Le Qatar continue cependant de fournir une aide militaire à des groupes armés islamistes, en coordination avec le Turquie, selon l’opposant syrien. Un responsable qatariote qui a requis l’anonymat a assuré que la politique du Qatar n’avait pas changé avec le départ simultané de l’ancien émir et de son flamboyant Premier ministre, cheikh Hamad ben Jassem al-Thani. « La politique étrangère du Qatar n’a pas changé. Nous ne soutenons pas les Frères musulmans, nous sommes à égale distance de toutes les parties et nous avons été les premiers à féliciter le président Adly Mansour », a souligné cette source. Quand à l’opposition syrienne, « c’est le Qatar qui a ouvert la voie devant la communauté internationale pour qu’elle soutienne la révolution syrienne », rappelle-t-elle. Mais elle souligne que le nouvel émir « a des priorités claires sur le plan intérieur : il s’agit de la santé, de l’éducation, de la jeunesse et de poursuivre l’essor économique tout en contrôlant étroitement les investissements à l’étranger ».
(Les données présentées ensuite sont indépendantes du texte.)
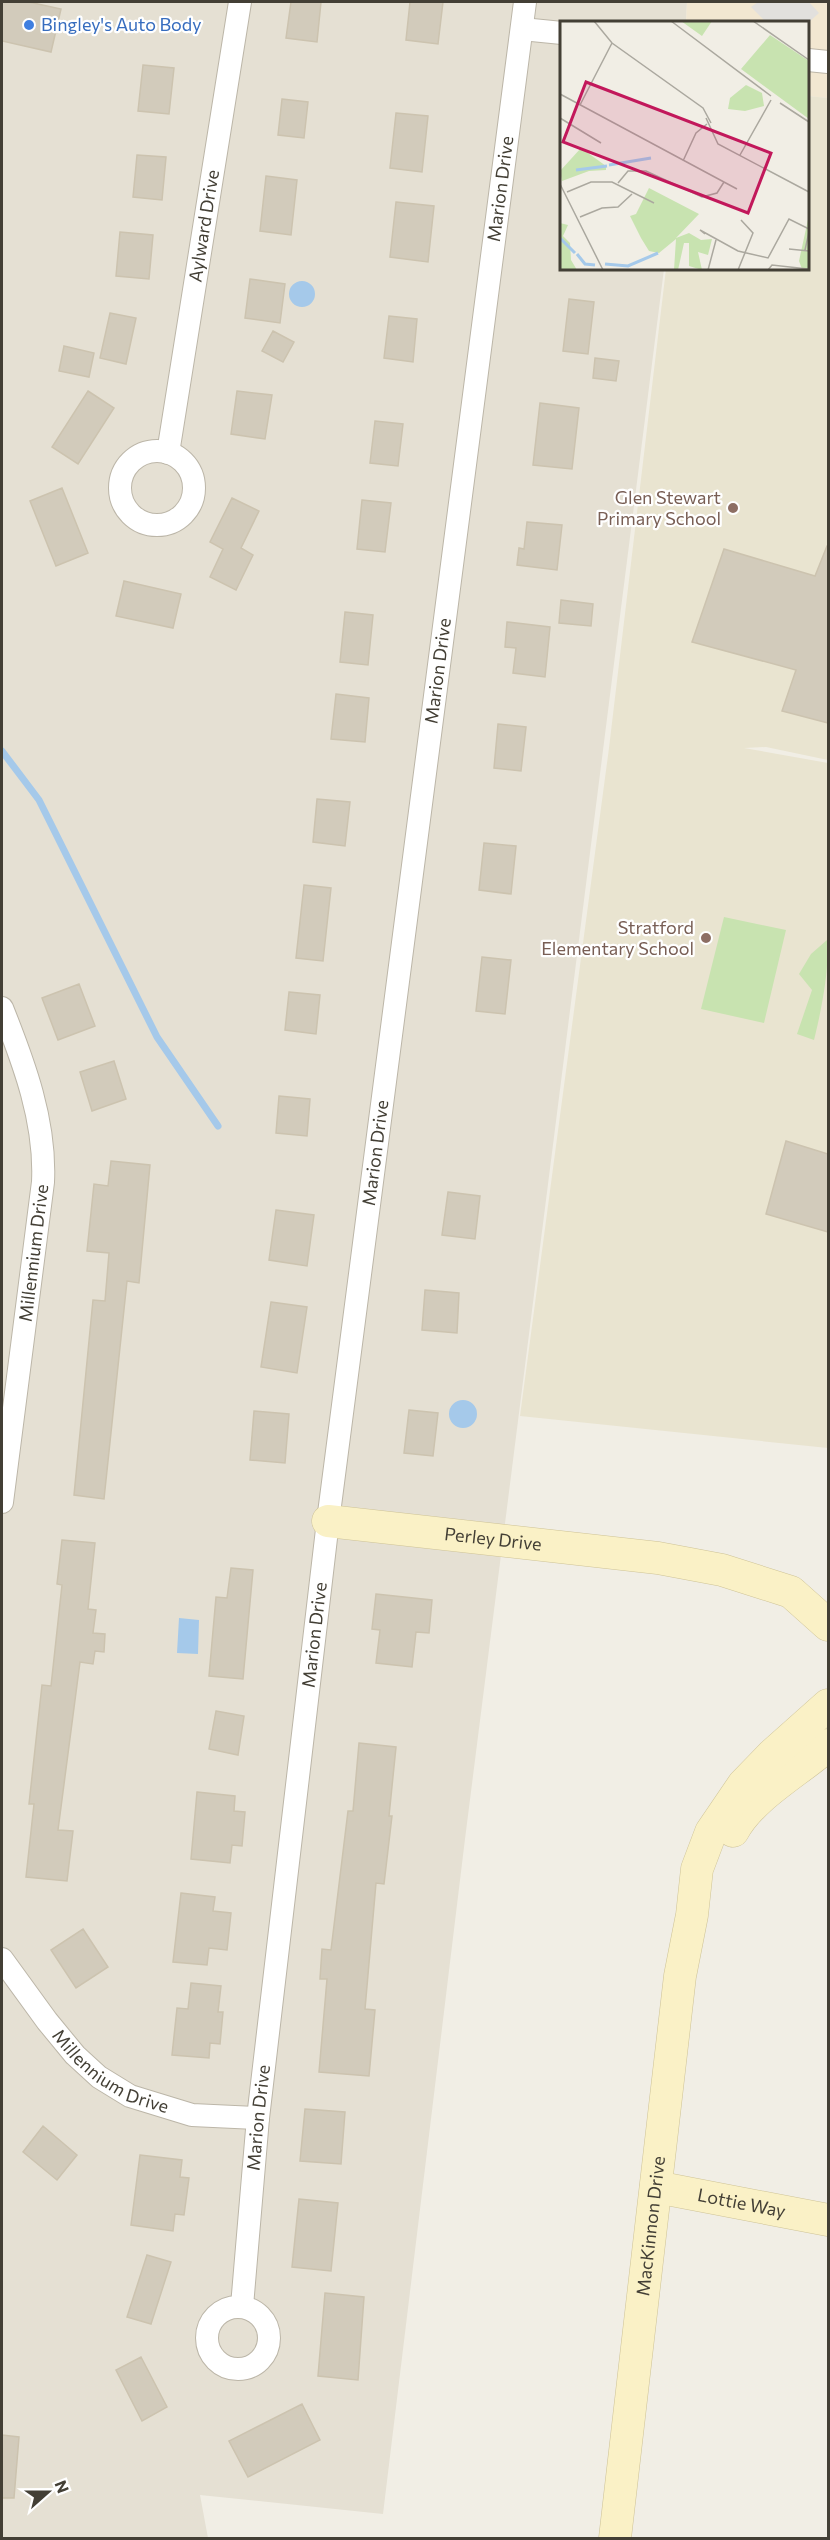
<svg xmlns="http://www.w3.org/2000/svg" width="830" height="2540" viewBox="0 0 830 2540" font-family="Commissioner,sans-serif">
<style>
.residential{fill:#e5e0d3}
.commercial{fill:#f2e7d1}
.education{fill:#e9e4d0}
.green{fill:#c8e3b0}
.parking{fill:#e2e0dd}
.water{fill:#a5c9ea}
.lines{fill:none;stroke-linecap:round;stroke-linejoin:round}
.stream{stroke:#a5c9ea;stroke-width:7}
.building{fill:#d2cbbb;stroke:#ccc3af;stroke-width:1.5}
.street-casing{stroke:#bcb6a8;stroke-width:24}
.secondary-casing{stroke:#cec397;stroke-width:33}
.street{stroke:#fff;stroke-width:22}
.secondary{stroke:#faf1c6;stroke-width:32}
.shop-dot{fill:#3f7fe0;stroke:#fff;stroke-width:2}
.education-dot{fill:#8d6e63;stroke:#fff;stroke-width:2}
.labels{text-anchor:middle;stroke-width:4.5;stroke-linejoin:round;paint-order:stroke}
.shop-label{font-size:18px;fill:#366cbe;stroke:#fff;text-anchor:start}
.street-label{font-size:18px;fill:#433f35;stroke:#fff}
.education-label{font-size:18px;fill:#785e54;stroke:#fff;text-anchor:end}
.inset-river{fill:none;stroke:#a5c9ea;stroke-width:3}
.inset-road{fill:none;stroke:#aba89f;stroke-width:1.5}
.view{fill:#c2185b;fill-opacity:0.15;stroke:#c2185b;stroke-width:3}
.inset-edge{fill:none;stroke:#433f35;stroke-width:3}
</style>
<rect width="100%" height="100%" fill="#f1eee5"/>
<path class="residential" d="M2 2H687L686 22H562V268L664 269 465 1839 383 2514 200 2495 208 2538H2Z"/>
<path class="commercial" d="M687 2H828V98L808 96V22H686Z"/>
<path class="education" d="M808 96 828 98V760L766 747 744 748 828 763V1448L520 1416 609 748 666 269 808 268Z"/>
<path class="green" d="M724 917 786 930 764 1023 701 1009Z
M827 940C830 967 821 1012 814 1040L797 1034 812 990 799 974 811 954Z"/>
<path class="parking" d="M758 2H809L819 13 808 23 766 22 751 7Z"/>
<path class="water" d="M289 294a13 13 0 1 1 26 0a13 13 0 1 1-26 0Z
M449 1414a14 14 0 1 1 28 0a14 14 0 1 1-28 0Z
M179 1618 199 1620 198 1654 177 1653Z"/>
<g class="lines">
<path class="stream" d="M2 751 39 800 157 1037 218 1126"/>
</g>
<path class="building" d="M2 2H29L61 9 51 52 2 41Z
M291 2H321L317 42 286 38Z
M410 2H443L438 44 406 40Z
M143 65 174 68 169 114 138 111Z
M282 99 308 102 304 138 278 135Z
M396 113 428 116 422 172 390 168Z
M137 155 166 157 162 200 133 197Z
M266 176 297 180 291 235 260 231Z
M396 202 434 206 428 262 390 257Z
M120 232 153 235 149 279 116 276Z
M250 279 285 284 280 323 245 318Z
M569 299 594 302 588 354 563 351Z
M110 313 136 318 126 364 100 358Z
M389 316 417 319 413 362 384 358Z
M273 331 294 342 283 362 262 351Z
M64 346 94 353 89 377 59 371Z
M595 358 619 361 616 381 593 378Z
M88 391 114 408 78 464 52 447Z
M237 391 272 395 265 439 231 434Z
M540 403 579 408 572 469 533 465Z
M375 421 403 424 398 466 370 463Z
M62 488 88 553 56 566 30 501Z
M232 498 259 511 241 548 253 555 236 590 210 577 223 549 210 542Z
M362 500 391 503 385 552 357 549Z
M527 522 562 525 557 570 517 565 519 548 524 549Z
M827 546H828V723L782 711 796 670 692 642 724 549 815 576Z
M124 581 181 594 173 628 116 616Z
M561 600 593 604 591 626 559 623Z
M345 612 373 615 368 665 340 662Z
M507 622 550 627 545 677 513 673 516 648 505 647Z
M336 694 369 698 365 742 331 739Z
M498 724 526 727 521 771 494 768Z
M317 799 350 802 345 846 313 842Z
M484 843 516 846 511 894 479 890Z
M304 885 331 888 323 961 296 958Z
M482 957 511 960 505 1014 476 1011Z
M79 984 95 1026 58 1040 42 998Z
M289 992 320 995 316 1034 285 1030Z
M114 1061 126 1099 92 1111 80 1072Z
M279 1096 310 1099 307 1136 276 1133Z
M786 1141 828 1154V1232L766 1214Z
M111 1161 150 1165 139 1283 127 1281 104 1499 74 1495 93 1300 105 1301 109 1253 87 1251 94 1184 108 1186Z
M448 1192 480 1196 475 1239 442 1235Z
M276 1210 314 1215 307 1266 269 1260Z
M425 1290 459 1293 457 1333 422 1330Z
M271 1302 307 1307 297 1373 261 1367Z
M409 1410 438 1413 433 1456 404 1453Z
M254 1411 289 1414 285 1463 250 1460Z
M62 1540 95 1543 88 1609 96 1610 93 1633 105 1634 104 1652 95 1651 93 1664 80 1662 58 1830 73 1831 67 1881 26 1877 34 1804H29L42 1685 51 1686 62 1585 57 1584Z
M231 1568 253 1570 243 1679 209 1676 216 1597 227 1598Z
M376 1594 432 1600 429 1633 416 1632 412 1667 376 1663 380 1630 372 1629Z
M216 1711 244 1716 238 1755 209 1749Z
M359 1743 396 1747 389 1816H392L384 1884 376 1883 365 2009 375 2010 369 2076 319 2072 327 1979H320L322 1949 331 1950 348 1811H353Z
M197 1792 235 1796 234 1811 245 1812 242 1846 232 1845 230 1863 191 1859Z
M181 1893 215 1897 213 1911 231 1913 227 1950 209 1948 207 1965 173 1962Z
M83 1929 108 1967 76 1988 51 1950Z
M191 1983 221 1986 218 2012H223L220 2044 210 2043 209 2058 172 2055 177 2008 188 2009Z
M305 2109 345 2112 341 2164 300 2161Z
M43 2126 77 2155 57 2180 23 2152Z
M140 2155 182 2160 180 2177 189 2178 184 2215 175 2214 173 2231 131 2225Z
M299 2199 338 2203 331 2271 292 2267Z
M147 2255 171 2262 151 2324 127 2317Z
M325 2293 364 2297 358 2380 318 2376Z
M141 2357 167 2407 142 2421 116 2370Z
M302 2404 320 2440 248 2477 229 2441Z
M2 2435 19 2437 14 2498H2Z"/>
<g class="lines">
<defs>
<g id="street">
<path d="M522 29 562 33"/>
<path d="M808 60 828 62"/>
<circle cx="157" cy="488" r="37"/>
<path id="s1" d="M168 453 240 2"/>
<path d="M2 1008C24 1063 46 1122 43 1182L2 1502"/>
<path id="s2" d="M2 1959 47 2021 75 2055 99 2077 130 2096 192 2115 258 2118"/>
<path id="s3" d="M242 2306 258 2118 328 1521 525 2"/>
<circle cx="238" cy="2338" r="31"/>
</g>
<g id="secondary">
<path id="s4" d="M328 1521 658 1558 722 1570 791 1592 828 1625"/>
<path d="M733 1831C752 1796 799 1771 828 1745"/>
<path id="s5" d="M656 2187 828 2220"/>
<path id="s6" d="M615 2538 680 1976 692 1915 697 1869 711 1832 743 1785 773 1754 828 1705"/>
</g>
</defs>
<use href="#street" class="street-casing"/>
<use href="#secondary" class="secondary-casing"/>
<use href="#street" class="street"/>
<use href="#secondary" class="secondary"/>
</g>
<circle class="shop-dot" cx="29" cy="25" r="6"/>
<g class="education-dot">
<circle cx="733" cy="508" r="6"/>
<circle cx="706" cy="938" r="6"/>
</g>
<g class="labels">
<g class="shop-label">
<text x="41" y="31">Bingley's Auto Body</text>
</g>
<g class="street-label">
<text dy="6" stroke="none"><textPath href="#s3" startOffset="2133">Marion Drive</textPath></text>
<text dy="6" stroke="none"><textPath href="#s1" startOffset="230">Aylward Drive</textPath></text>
<text dy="6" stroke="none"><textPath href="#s3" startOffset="1647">Marion Drive</textPath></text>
<text dy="6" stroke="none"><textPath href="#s3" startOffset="1161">Marion Drive</textPath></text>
<text transform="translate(34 1253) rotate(-83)" y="6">Millennium Drive</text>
<text dy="6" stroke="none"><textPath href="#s4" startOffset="166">Perley Drive</textPath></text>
<text dy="6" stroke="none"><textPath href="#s3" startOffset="675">Marion Drive</textPath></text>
<text dy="6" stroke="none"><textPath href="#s2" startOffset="160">Millennium Drive</textPath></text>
<text dy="6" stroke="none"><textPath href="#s3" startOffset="189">Marion Drive</textPath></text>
<text dy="6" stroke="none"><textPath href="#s5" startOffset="87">Lottie Way</textPath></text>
<text dy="6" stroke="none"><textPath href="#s6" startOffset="314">MacKinnon Drive</textPath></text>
</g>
<g class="education-label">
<text x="721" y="504">Glen Stewart<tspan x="721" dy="21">Primary School</tspan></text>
<text x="694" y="934">Stratford<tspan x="694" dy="21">Elementary School</tspan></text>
</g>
</g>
<g transform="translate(560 21)">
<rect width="249" height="249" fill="#f1eee5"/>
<path d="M121 0H152L142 15ZM210 14 249 40V98L181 48ZM186 64 202 72 204 85 185 90 168 88 170 77ZM21 127 46 145V149L29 150 2 160 0 150ZM89 167 139 193 116 217 129 212 141 219 152 218 148 234 138 231 142 249 129 245V222H124L118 249H114L116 218 99 232 89 230 81 217 70 195 76 193ZM249 194V249L242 248 239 240ZM0 202 8 204 3 215 10 222 11 239 17 249H0Z" fill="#c8e3b0"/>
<path class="inset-river" d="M49 144 91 137M16 149 47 145M0 217 15 232M17 233 25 243 35 244M45 243 68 245 98 232"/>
<path class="inset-road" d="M34 0 52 22 143 87 151 102M111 0 211 75M193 0 249 39M0 73 177 168M220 82 249 101M20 84 52 22M0 97 41 122M146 97 158 123 249 171M180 134 211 79M123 140 136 112 147 103M58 162 68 150H86L142 176 157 172 164 161M0 163 43 249M7 171 31 161H52L94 182M20 196 42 187 58 186 72 173M145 213 140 209 178 230 208 237 229 198 249 208M229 228 249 230M245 229 249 211M148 249 156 219M178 249 193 212 181 199M208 249 212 244 248 248"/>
<path class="view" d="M26 61 211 132 188 192 3 121Z"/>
<rect width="249" height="249" class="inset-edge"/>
</g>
<rect width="830" height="2540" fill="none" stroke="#433f35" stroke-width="6"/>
<g transform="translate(48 2492) rotate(69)" stroke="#ffffff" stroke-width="4.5" paint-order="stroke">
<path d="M0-4.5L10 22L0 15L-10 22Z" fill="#433f35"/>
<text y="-9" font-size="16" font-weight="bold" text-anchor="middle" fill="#433f35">N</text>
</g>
</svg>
Pour Antoine Basbous, « le nouvel émir ne veut plus du rêve impossible des deux Hamad (l’ancien émir et son Premier ministre) car prendre le leadership du monde arabe à travers les Frères musulmans et la chaîne al-Jazira dépasse les capacités du Qatar ». Neil Partrick, analyste spécialisé dans le Golfe, estime aussi que « l’influence régionale du Qatar s’est beaucoup réduite depuis le coup d’État en Égypte, mais ce pays a toujours un poids économique, régional et international ». Signe de ses priorités, le jeune émir a choisi, pour son premier déplacement à l’étranger, de se rendre en Arabie saoudite, et un accord frontalier avec le puissant voisin a été annoncé. Mais « les relations du Qatar avec notamment l’Arabie saoudite, les Émirats arabes unis et Bahreïn ne sont pas bonnes », affirme un responsable d’un pays du Golfe. « Le conflit est grand, surtout sur l’Égypte », ces pays soutenant le nouveau pouvoir égyptien alors qu’al-Jazira continue de défendre les Frères musulmans. En outre, les monarchies du Golfe soupçonnent le Qatar « de soutenir leurs opposants, et c’est pour elles une ligne rouge à ne pas franchir », ajoute le responsable. Et comme si ses ennuis politiques ne suffisaient pas, le Qatar subit des pressions internationales pour avoir remporté dans des conditions controversées l’organisation du Mondial 2022 malgré les fortes chaleurs du Golfe.